The North Shuswap Medical Centre is losing its doctors and no others are in sight.
“It is very sad,” says Larry Morgan, Columbia Shuswap Regional District director for the North Shuswap. “We worked very hard and have taken several different approaches to come up with something. Unfortunately, it appears we’re not able to continue recruiting.”
Morgan says he and members of the North Shuswap Health Society have had multiple meetings with Interior Health, to no avail.
“They are not interested in restarting Scotch Creek,” he says, noting the health authority indicated in 2013 that emergency response beyond Scotch Creek towards Anglemont, Celista and Seymour Arm would likely involve a helicopter.
The clinic’s closure is due to the retirement of Drs. Ken and Janet Bates, who have worked in the clinic for the past three-and-a-half years.
Janet says she and her husband were recruited by Interior Health on the basis of providing care from both the Chase and Scotch Creek clinics.
But, after they arrived, IH chose to close Scotch Creek, at which point the Bates left the employment of the health authority and undertook operation of the clinic in Scotch Creek.

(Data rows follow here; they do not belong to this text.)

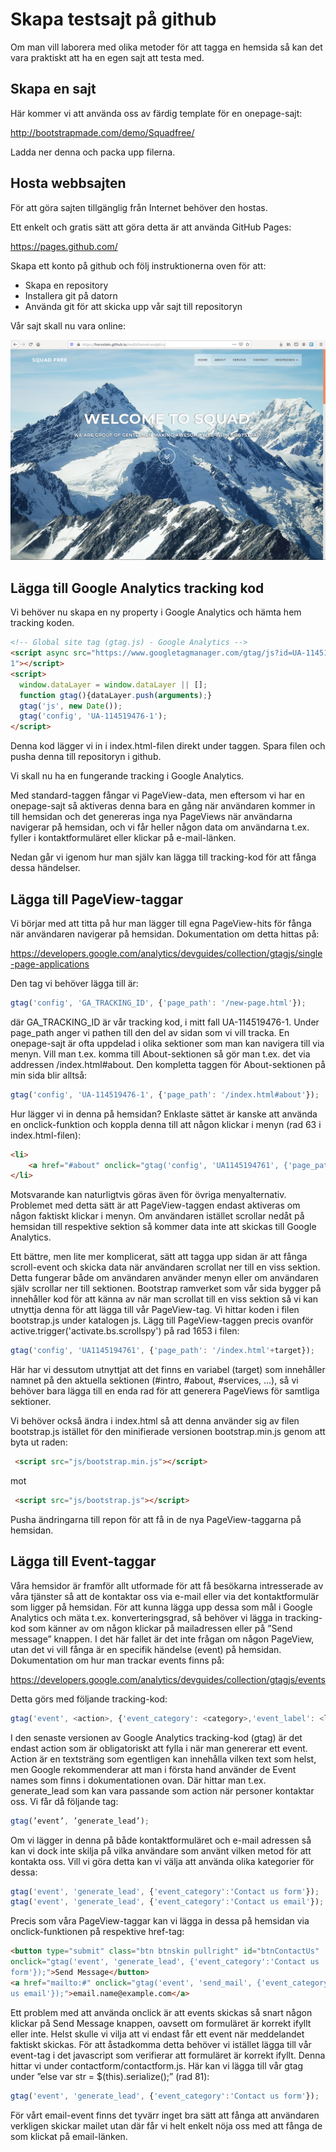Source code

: # Skapa testsajt på github

Om man vill laborera med olika metoder för att tagga en hemsida så kan det vara praktiskt att ha en egen sajt att testa med.

## Skapa en sajt

Här kommer vi att använda oss av färdig template för en onepage-sajt:

http://bootstrapmade.com/demo/Squadfree/

Ladda ner denna och packa upp filerna.


## Hosta webbsajten

För att göra sajten tillgänglig från Internet behöver den hostas.

Ett enkelt och gratis sätt att göra detta är att använda GitHub Pages:

https://pages.github.com/

Skapa ett konto på github och följ instruktionerna oven för att:

- Skapa en repository
- Installera git på datorn
- Använda git för att skicka upp vår sajt till repositoryn

Vår sajt skall nu vara online:

![Squad Free website](images/squadfree.png)


## Lägga till Google Analytics tracking kod

Vi behöver nu skapa en ny property i Google Analytics och hämta hem tracking koden.

```html
<!-- Global site tag (gtag.js) - Google Analytics --> 
<script async src="https://www.googletagmanager.com/gtag/js?id=UA-114519476-
1"></script>
<script>
  window.dataLayer = window.dataLayer || [];
  function gtag(){dataLayer.push(arguments);}
  gtag('js', new Date());
  gtag('config', 'UA-114519476-1');
</script>
```

Denna kod lägger vi in i index.html-filen direkt under <head> taggen. Spara filen och pusha denna till repositoryn i github.

Vi skall nu ha en fungerande tracking i Google Analytics.

Med standard-taggen fångar vi PageView-data, men eftersom vi har en onepage-sajt så aktiveras denna 
bara en gång när användaren kommer in till hemsidan och det genereras inga nya PageViews när 
användarna navigerar på hemsidan, och vi får heller någon data om användarna t.ex. fyller i 
kontaktformuläret eller klickar på e-mail-länken.

Nedan går vi igenom hur man själv kan lägga till tracking-kod för att fånga dessa händelser.


## Lägga till PageView-taggar

Vi börjar med att titta på hur man lägger till egna PageView-hits för fånga när användaren navigerar på 
hemsidan. Dokumentation om detta hittas på:

https://developers.google.com/analytics/devguides/collection/gtagjs/single-page-applications

Den tag vi behöver lägga till är:

```javascript
gtag('config', 'GA_TRACKING_ID', {'page_path': '/new-page.html'});
```

där GA_TRACKING_ID är vår tracking kod, i mitt fall UA-114519476-1. Under page_path anger vi 
pathen till den del av sidan som vi vill tracka. En onepage-sajt är ofta uppdelad i olika sektioner som 
man kan navigera till via menyn. Vill man t.ex. komma till About-sektionen så gör man t.ex. det via 
addressen /index.html#about. Den kompletta taggen för About-sektionen på min sida blir alltså:


```javascript
gtag('config', 'UA-114519476-1', {'page_path': '/index.html#about'});
```

Hur lägger vi in denna på hemsidan? Enklaste sättet är kanske att använda en onclick-funktion och 
koppla denna till att någon klickar i menyn (rad 63 i index.html-filen):

```html
<li>
    <a href="#about" onclick="gtag('config', 'UA­114519476­1', {'page_path': '/index.html#about'});">About</a>
</li>
```

Motsvarande kan naturligtvis göras även för övriga menyalternativ. Problemet med detta sätt är att 
PageView-taggen endast aktiveras om någon faktiskt klickar i menyn. Om användaren istället scrollar 
nedåt på hemsidan till respektive sektion så kommer data inte att skickas till Google Analytics. 

Ett bättre, men lite mer komplicerat, sätt att tagga upp sidan är att fånga scroll-event och skicka data när användaren scrollat ner till en viss sektion. Detta fungerar både om användaren använder menyn 
eller om användaren själv scrollar ner till sektionen. Bootstrap ramverket som vår sida bygger på 
innehåller kod för att känna av när man scrollat till en viss sektion så vi kan utnyttja denna för att lägga till vår PageView-tag. Vi hittar koden i filen bootstrap.js under katalogen js. Lägg till PageView-taggen precis ovanför active.trigger('activate.bs.scrollspy') på rad 1653 i filen:

```javascript
gtag('config', 'UA­114519476­1', {'page_path': '/index.html'+target});
```

Här har vi dessutom utnyttjat att det finns en variabel (target) som innehåller namnet på den aktuella 
sektionen (#intro, #about, #services, ...), så vi behöver bara lägga till en enda rad för att generera 
PageViews för samtliga sektioner.

Vi behöver också ändra i index.html så att denna använder sig av filen bootstrap.js istället för den 
minifierade versionen bootstrap.min.js genom att byta ut raden:

```html
 <script src="js/bootstrap.min.js"></script>
```

mot 

```html
 <script src="js/bootstrap.js"></script>
```

Pusha ändringarna till repon för att få in de nya PageView-taggarna på hemsidan.

## Lägga till Event-taggar

Våra hemsidor är framför allt utformade för att få besökarna intresserade av våra tjänster så att de 
kontaktar oss via e-mail eller via det kontaktformulär som ligger på hemsidan.
För att kunna lägga upp dessa som mål i Google Analytics och mäta t.ex. konverteringsgrad, så behöver
vi lägga in tracking-kod som känner av om någon klickar på mailadressen eller på ”Send message” 
knappen. I det här fallet är det inte frågan om någon PageView, utan det vi vill fånga är en specifik 
händelse (event) på hemsidan. Dokumentation om hur man trackar events finns på:

https://developers.google.com/analytics/devguides/collection/gtagjs/events

Detta görs med följande tracking-kod:

```javascript
gtag('event', <action>, {'event_category': <category>,'event_label': <label>,'value': <value>});
```

I den senaste versionen av Google Analytics tracking-kod (gtag) är det endast action som är 
obligatoriskt att fylla i när man genererar ett event. Action är en textsträng som egentligen kan 
innehålla vilken text som helst, men Google rekommenderar att man i första hand använder de Event 
names som finns i dokumentationen ovan. Där hittar man t.ex. generate_lead som kan vara passande 
som action när personer kontaktar oss. Vi får då följande tag:

```javascript
gtag(’event’, ’generate_lead’);
```

Om vi lägger in denna på både kontaktformuläret och e-mail adressen så kan vi dock inte skilja på vilka
användare som använt vilken metod för att kontakta oss. Vill vi göra detta kan vi välja att använda olika kategorier för dessa:

```javascript
gtag('event', 'generate_lead', {'event_category':'Contact us form'}); 
gtag('event', 'generate_lead', {'event_category':'Contact us email'}); 
```

Precis som våra PageView-taggar kan vi lägga in dessa på hemsidan via onclick-funktionen på 
respektive href-tag:

```html
<button type="submit" class="btn btn­skin pull­right" id="btnContactUs" 
onclick="gtag('event', 'generate_lead', {'event_category':'Contact us 
form'});">Send Message</button>
<a href="mailto:#" onclick="gtag('event', 'send_mail', {'event_category':'Contact 
us email'});">email.name@example.com</a>
```

Ett problem med att använda onclick är att events skickas så snart någon klickar på Send Message 
knappen, oavsett om formuläret är korrekt ifyllt eller inte. Helst skulle vi vilja att vi endast får ett event när meddelandet faktiskt skickas. För att åstadkomma detta behöver vi istället lägga till vår event-tag i det javascript som verifierar att formuläret är korrekt ifyllt. Denna hittar vi under 
contactform/contactform.js. Här kan vi lägga till vår gtag under ”else var str = $(this).serialize();” (rad 81):

```javascript
gtag('event', 'generate_lead', {'event_category':'Contact us form'});
```

För vårt email-event finns det tyvärr inget bra sätt att fånga att användaren verkligen skickar mailet 
utan där får vi helt enkelt nöja oss med att fånga de som klickat på email-länken.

“The whole thing is so hard for people to understand, but IH has determined our area is not part of their manpower plan so they don’t aid in recruiting like they do in other areas,” she says, pointing out a $15,000 incentive is not made available to the North Shuswap. “Clearly it is very difficult for patients; we have no form of public transportation… no way for many people to go to the doctor. We saw a lot of people who, in the absence of doctors, simply didn’t see anybody.”
Janet says the North Shuswap Health Society is still trying to get some form of health-care provider to the clinic and there’s a possibility the doctors in Chase might visit the clinic one day a week, “which clearly would be wonderful for the patients.”
In an Aug. 1 letter to their patients, advising them of the imminent closure, the Bates identified Dr. Curtis Bell, community medical director as the Interior Health decision-maker, who has determined the “manpower plan” calls for three doctors for Chase.
Janet is not just concerned about doctors but about other health-care providers as well.
“We worked really hard to get a lab. Life Labs comes once a week and the real hope is they could continue to do that,” she says. “The health-care society has committed to keeping the lab open for a year, but some of the money is coming from fundraising.”
The Bates are also concerned that, without a space, the services of a foot-care specialist who visits the clinic once a month and a nurse practitioner who visits twice a month will be lost.
“We have worked at recruiting, but it’s clear Chase has more help from the health authority,” she says.
Bell was out of the office and unavailable for comment.